All human beings are born free and equal in dignity and rights,
and, endowed as they are with reason and conscience,
they should act fraternally towards one another.
UN
The teaching of photography is a key instrument for fostering creativity and the inclusion of people with functional diversity.
To create and communicate means to take an active part in the society to which one belongs.
Every human being has the ability to look, with their eyes and/or with emotion. There are great photographers with functional diversity who have an important artistic body of work: Evgen Bavcar, Pete Eckert, Gerando Nigenda, Carme Ollé, Cristina García Rodero, Judith Scott, Victor Meliveo, Luis Lugán o Dan Miller, are just a few examples.
Photography is valid in all environments; it communicates and makes visible realities that most of us do not see. For this reason, it is a powerful instrument for intervention and social inclusion.
The APAMI Association of Catarroja invited us to conduct a photography workshop. The members of APAMI are people with functional diversity and their families. They belong to a small leisure and free-time association, and among their objectives is achieving greater visibility and recognition.
The workshop took place outdoors on a summer afternoon. We began by having a snack, chatting, and laughing. We proposed exercises that turned into photographic accompaniments; we demonstrated how to hold the camera—sometimes a challenging task—how to focus, and how to shoot. We didn’t need to teach them how to look; they already knew.
We were all photographers and models. Entire families posing, a contagious excitement for the newly discovered tool. Happy photographers and families amazed by the results, although, between the excitement and the camera buttons, many photographs were accidentally deleted.
Photography is an act of seeing; it situates us in reality, allowing diverse individuals to capture fragments of their lives, their present, and providing them with an accessible tool to express, communicate, reveal themselves, and share their human, sensitive, and aesthetic concerns with complete autonomy. To focus on others as they are, to blur out what we do not like.
We have witnessed a unique and moving process, where excitement, smiles, and discovery were the protagonists of the afternoon. Photography was the excuse to create a few hours of inclusive society, integration through overcoming challenges and embracing normality.
The resulting images will be part of a project for the association.
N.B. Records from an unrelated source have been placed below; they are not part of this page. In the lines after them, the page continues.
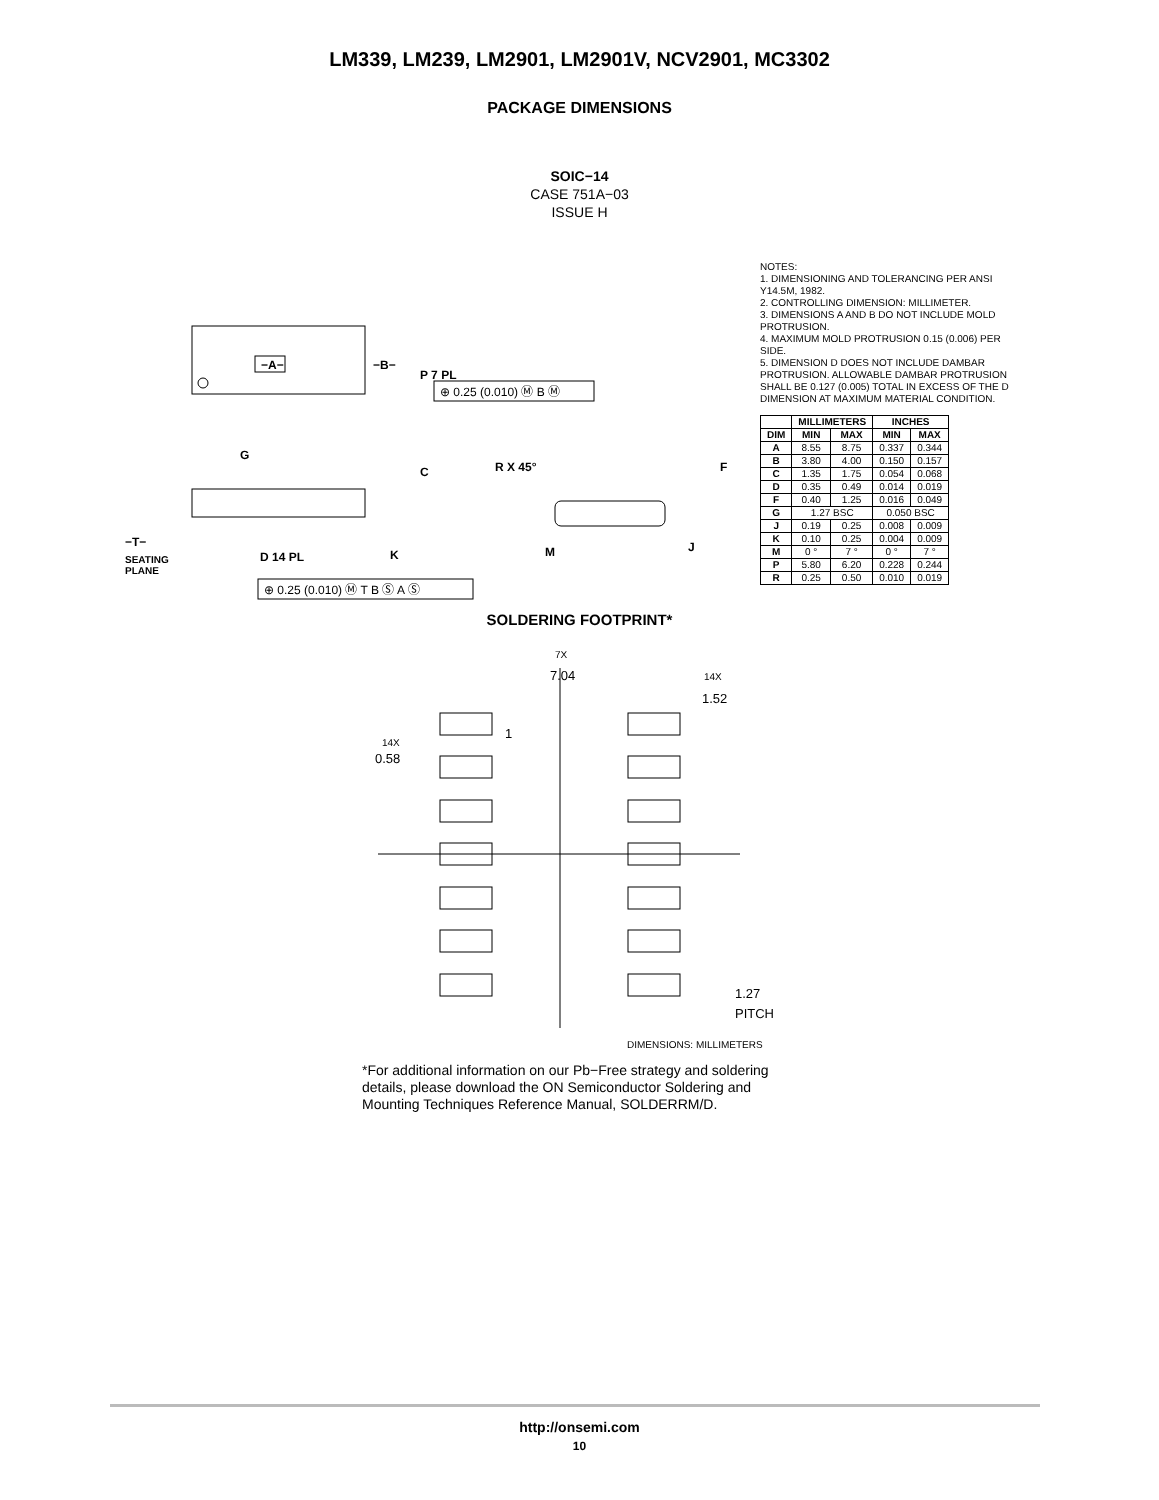LM339, LM239, LM2901, LM2901V, NCV2901, MC3302
PACKAGE DIMENSIONS
SOIC−14
CASE 751A−03
ISSUE H
−A−
−B−
P 7 PL
G
C
K
D 14 PL
−T−
SEATING
PLANE
R X 45°
F
M
J
⊕ 0.25 (0.010) Ⓜ B Ⓜ
⊕ 0.25 (0.010) Ⓜ T B Ⓢ A Ⓢ
NOTES:
1. DIMENSIONING AND TOLERANCING PER ANSI Y14.5M, 1982.
2. CONTROLLING DIMENSION: MILLIMETER.
3. DIMENSIONS A AND B DO NOT INCLUDE MOLD PROTRUSION.
4. MAXIMUM MOLD PROTRUSION 0.15 (0.006) PER SIDE.
5. DIMENSION D DOES NOT INCLUDE DAMBAR PROTRUSION. ALLOWABLE DAMBAR PROTRUSION SHALL BE 0.127 (0.005) TOTAL IN EXCESS OF THE D DIMENSION AT MAXIMUM MATERIAL CONDITION.
| | MILLIMETERS | | INCHES | |
| --- | --- | --- | --- | --- |
| DIM | MIN | MAX | MIN | MAX |
| A | 8.55 | 8.75 | 0.337 | 0.344 |
| B | 3.80 | 4.00 | 0.150 | 0.157 |
| C | 1.35 | 1.75 | 0.054 | 0.068 |
| D | 0.35 | 0.49 | 0.014 | 0.019 |
| F | 0.40 | 1.25 | 0.016 | 0.049 |
| G | 1.27 BSC | | 0.050 BSC | |
| J | 0.19 | 0.25 | 0.008 | 0.009 |
| K | 0.10 | 0.25 | 0.004 | 0.009 |
| M | 0 ° | 7 ° | 0 ° | 7 ° |
| P | 5.80 | 6.20 | 0.228 | 0.244 |
| R | 0.25 | 0.50 | 0.010 | 0.019 |
SOLDERING FOOTPRINT*
7X
7.04
14X
1.52
1
14X
0.58
1.27
PITCH
DIMENSIONS: MILLIMETERS
*For additional information on our Pb−Free strategy and soldering details, please download the ON Semiconductor Soldering and Mounting Techniques Reference Manual, SOLDERRM/D.
http://onsemi.com
10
They reflect a normalizing and inclusive perspective, a deeper understanding of reality from the viewpoint of its own protagonists and their families.
We are convinced that artistic education enables personal and social transformations. In this sense, photographic practice can strongly promote social change.
Our goal has been to offer images that encourage reflection and empathy and, above all, to embrace the concept: We are equal, we are diverse, we all have the ability to look.